EXERCISE DETAILS: Starting from the first line below, count the lines carrying the string "Suche" and answer with the count by itself.

(Saved entries)
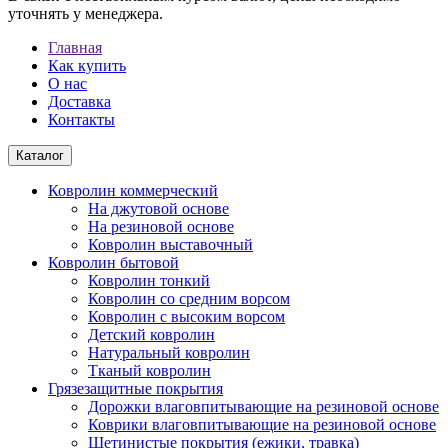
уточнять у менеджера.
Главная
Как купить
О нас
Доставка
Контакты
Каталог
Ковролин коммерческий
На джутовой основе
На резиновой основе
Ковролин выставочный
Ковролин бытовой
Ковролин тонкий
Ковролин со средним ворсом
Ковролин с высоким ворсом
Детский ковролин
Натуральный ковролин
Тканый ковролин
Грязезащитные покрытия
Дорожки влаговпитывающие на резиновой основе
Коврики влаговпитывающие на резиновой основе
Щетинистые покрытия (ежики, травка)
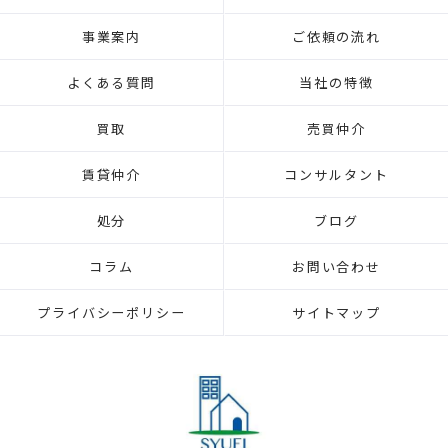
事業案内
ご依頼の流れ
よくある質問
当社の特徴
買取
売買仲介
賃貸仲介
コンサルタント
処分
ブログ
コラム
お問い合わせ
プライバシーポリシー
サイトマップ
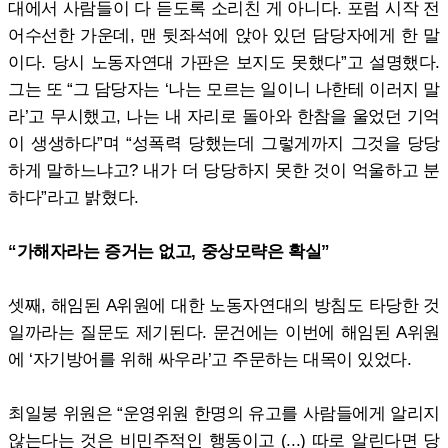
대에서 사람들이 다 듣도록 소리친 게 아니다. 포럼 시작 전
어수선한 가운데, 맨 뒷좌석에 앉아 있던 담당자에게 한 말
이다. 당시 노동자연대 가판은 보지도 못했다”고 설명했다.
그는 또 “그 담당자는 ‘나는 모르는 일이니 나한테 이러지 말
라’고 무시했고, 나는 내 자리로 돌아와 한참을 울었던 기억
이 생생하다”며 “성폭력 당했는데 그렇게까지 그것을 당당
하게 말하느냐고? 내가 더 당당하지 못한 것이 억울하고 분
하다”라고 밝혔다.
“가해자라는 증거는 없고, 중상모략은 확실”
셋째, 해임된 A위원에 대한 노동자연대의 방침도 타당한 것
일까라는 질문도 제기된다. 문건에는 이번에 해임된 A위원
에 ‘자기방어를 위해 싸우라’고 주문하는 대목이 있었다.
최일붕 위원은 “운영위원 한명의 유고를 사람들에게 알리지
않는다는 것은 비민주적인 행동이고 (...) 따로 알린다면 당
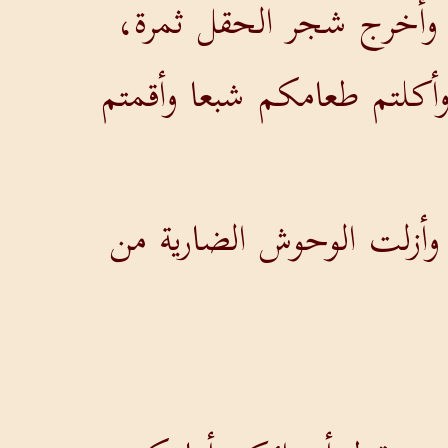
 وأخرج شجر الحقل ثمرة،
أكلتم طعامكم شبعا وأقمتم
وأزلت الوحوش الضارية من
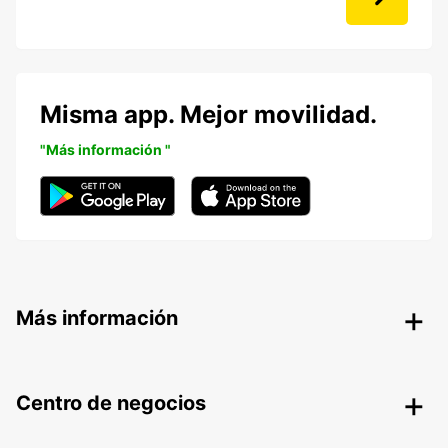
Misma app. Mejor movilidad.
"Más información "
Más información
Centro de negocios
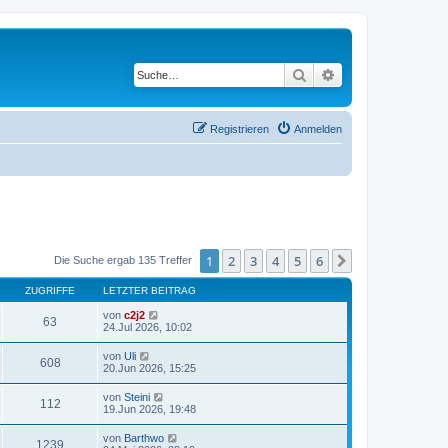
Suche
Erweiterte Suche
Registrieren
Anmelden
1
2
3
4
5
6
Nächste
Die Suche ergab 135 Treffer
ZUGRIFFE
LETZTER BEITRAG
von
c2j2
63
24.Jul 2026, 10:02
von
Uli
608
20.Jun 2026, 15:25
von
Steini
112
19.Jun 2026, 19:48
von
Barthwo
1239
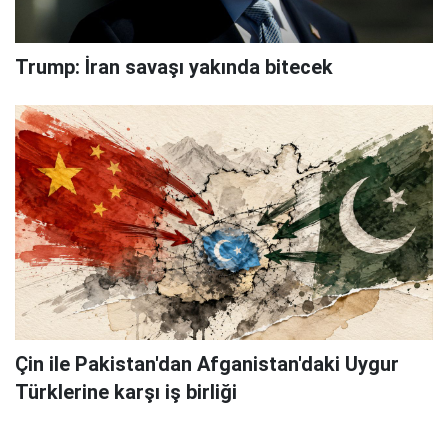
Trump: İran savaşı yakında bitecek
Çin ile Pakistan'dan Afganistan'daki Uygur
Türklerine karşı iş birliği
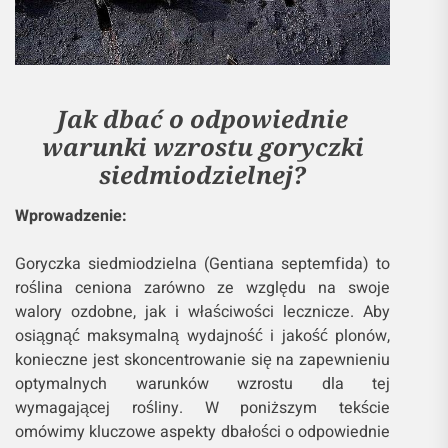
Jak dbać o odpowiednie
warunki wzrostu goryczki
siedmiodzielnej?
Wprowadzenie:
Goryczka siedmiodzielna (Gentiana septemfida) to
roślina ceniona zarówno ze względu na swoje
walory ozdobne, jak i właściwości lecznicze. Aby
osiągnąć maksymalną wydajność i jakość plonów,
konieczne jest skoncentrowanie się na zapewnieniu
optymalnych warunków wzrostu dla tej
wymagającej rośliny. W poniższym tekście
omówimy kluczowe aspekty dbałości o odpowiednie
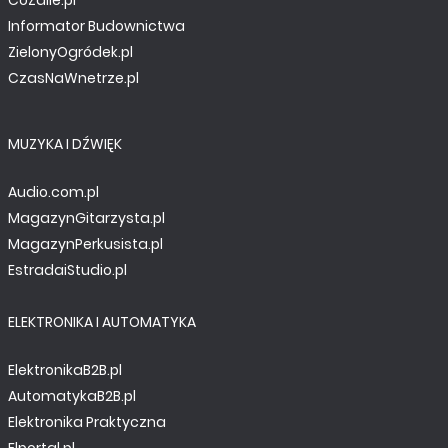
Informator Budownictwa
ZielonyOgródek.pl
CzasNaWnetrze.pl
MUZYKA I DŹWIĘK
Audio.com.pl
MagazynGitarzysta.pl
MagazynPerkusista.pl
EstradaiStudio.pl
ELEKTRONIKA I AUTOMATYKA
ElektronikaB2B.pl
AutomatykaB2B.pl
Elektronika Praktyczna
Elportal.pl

ANSWER SECTION: 3